Right now, Wichita Transit funding is predictable only in the sense that it keeps getting scarcer. The agency only captures about 20 percent of its operating costs at the farebox, and federal stimulus money that's helped in recent years has run out. Local property taxes are supposed to cover a major chunk of system costs, but that contribution has remained the same in real dollars over the past decade, losing purchasing power along the way.

That's a big problem, says Spade, because the basic costs of running the system go up about 5 or 6 percent a year from labor or fuel or maintenance costs alone. The city has given Wichita Transit some emergency financial assistance in recent years, but that's not a long-term solution, and expensive upgrades to the aging fleet can't be deferred much longer.

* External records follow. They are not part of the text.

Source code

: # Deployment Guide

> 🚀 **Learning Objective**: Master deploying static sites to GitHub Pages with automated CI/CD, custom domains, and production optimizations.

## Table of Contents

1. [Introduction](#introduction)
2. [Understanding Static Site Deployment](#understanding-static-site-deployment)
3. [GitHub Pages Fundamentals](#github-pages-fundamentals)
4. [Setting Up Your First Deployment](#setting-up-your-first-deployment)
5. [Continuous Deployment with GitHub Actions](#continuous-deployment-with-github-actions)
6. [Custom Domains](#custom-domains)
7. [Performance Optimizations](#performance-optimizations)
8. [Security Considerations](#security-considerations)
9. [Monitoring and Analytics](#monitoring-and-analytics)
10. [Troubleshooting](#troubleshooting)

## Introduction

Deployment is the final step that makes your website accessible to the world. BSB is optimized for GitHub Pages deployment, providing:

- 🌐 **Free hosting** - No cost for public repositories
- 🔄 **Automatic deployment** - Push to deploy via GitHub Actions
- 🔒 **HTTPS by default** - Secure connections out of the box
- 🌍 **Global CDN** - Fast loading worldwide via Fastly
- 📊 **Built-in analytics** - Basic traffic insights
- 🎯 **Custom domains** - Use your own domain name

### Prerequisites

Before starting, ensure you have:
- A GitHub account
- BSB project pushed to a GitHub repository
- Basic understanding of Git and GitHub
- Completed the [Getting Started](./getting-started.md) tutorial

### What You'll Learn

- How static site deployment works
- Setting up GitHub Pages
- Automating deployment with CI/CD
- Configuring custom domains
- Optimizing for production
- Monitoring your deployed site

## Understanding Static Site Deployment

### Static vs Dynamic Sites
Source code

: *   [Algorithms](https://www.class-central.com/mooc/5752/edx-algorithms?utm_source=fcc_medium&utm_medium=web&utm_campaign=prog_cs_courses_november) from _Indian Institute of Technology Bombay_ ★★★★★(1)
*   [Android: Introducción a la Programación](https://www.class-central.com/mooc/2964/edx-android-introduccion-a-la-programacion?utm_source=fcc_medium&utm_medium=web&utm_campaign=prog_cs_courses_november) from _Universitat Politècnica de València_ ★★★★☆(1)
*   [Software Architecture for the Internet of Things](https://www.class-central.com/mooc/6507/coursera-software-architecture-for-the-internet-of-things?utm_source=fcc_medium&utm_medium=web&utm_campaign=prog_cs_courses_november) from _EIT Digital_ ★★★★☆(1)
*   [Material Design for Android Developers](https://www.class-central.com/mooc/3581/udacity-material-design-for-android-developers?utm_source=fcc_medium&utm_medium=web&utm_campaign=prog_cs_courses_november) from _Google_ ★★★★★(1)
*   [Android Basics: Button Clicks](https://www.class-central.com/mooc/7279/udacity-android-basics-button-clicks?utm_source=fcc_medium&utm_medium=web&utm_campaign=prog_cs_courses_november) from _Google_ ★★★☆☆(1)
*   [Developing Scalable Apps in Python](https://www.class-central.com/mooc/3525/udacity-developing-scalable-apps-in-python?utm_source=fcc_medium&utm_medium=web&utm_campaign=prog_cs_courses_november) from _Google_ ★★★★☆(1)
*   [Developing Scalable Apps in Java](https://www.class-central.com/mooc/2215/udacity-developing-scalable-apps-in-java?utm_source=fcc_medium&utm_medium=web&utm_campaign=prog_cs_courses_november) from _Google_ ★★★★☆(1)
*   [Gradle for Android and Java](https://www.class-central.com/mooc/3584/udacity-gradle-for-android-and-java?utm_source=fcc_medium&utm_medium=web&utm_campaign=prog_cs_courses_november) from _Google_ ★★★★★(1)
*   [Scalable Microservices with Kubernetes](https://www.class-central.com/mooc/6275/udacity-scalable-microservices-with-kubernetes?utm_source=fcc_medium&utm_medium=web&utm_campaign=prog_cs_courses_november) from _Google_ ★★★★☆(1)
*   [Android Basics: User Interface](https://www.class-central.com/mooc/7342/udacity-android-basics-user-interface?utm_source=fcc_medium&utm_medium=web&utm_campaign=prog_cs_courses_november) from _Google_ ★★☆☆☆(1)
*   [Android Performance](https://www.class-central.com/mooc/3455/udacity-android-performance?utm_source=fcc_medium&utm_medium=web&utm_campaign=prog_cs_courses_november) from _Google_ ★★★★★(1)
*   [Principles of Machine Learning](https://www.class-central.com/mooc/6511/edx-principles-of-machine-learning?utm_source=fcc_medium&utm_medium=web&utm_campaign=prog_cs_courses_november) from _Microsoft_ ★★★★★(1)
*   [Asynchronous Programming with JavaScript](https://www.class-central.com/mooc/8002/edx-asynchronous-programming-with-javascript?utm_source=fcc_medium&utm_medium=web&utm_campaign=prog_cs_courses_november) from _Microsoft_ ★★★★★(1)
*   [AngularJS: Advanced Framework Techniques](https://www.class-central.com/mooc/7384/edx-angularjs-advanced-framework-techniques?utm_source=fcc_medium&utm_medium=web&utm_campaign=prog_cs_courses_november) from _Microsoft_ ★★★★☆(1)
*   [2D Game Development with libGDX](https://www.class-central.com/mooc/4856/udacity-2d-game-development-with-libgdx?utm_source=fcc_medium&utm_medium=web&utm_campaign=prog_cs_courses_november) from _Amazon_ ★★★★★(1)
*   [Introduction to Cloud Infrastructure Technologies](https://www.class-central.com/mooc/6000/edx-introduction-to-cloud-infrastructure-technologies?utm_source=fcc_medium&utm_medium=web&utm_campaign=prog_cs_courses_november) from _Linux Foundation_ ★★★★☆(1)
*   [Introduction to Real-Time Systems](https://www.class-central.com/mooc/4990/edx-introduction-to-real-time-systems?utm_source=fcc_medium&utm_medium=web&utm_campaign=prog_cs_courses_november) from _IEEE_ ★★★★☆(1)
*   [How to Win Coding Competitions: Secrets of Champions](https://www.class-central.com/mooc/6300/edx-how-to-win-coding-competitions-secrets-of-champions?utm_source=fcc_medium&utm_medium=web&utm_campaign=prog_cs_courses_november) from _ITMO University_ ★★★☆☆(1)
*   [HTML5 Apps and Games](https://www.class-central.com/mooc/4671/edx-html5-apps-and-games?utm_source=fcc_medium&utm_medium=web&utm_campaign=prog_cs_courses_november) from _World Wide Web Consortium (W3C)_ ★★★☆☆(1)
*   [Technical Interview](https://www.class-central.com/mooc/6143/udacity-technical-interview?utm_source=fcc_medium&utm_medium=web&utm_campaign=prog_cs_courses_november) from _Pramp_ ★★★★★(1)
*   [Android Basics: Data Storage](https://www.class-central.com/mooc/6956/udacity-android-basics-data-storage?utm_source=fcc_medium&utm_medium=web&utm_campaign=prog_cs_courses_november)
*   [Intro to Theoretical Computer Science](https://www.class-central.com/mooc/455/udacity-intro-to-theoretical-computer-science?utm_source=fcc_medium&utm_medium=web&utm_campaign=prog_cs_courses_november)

At this point, says Spade, there's nothing left to cut that isn't a very essential service.

"You're getting into the bone really quick," he says.

So the only solution is a local funding source that doesn't drain away over time, like the city's property tax does. Wichita Transit isn't recommending any particular funding mechanism, but Spade has a sense of what will work best. He says local funding must be designed to grow annually to keep up with costs, and it should be spread across several sources to protect against economic downturns.

"Some thought needs to be given to having a diverse source," he says. "You don't want to put all your eggs in the property tax basket."

With stable funding in place, Wichita Transit can not only sustain its current service but begin the process of targeted expansion. The most obvious area for improvement is basic transit coverage. A 2011 Brookings report ranked Wichita a decent 35th among 100 large metros on overall transit access but only 66th on transit coverage. Spade would like to see the system reach the edge of the city limits.

At the very least, he says, Wichita Transit should keep up with the city's own growth and development. Right now, for instance, buses stop several miles short of a new retail center in the northwest part of the city. Making such connections will cost a bit more up front, but Spade believes that with a predictable funding mechanism in place those investments will pay off in terms of new riders.

Ultimately, though, Wichita residents will have to decide whether they're really willing to pay for the types of systems they tell public officials they want. "You can't say 'I want better service for less money,'" says Spade. "Those days are gone."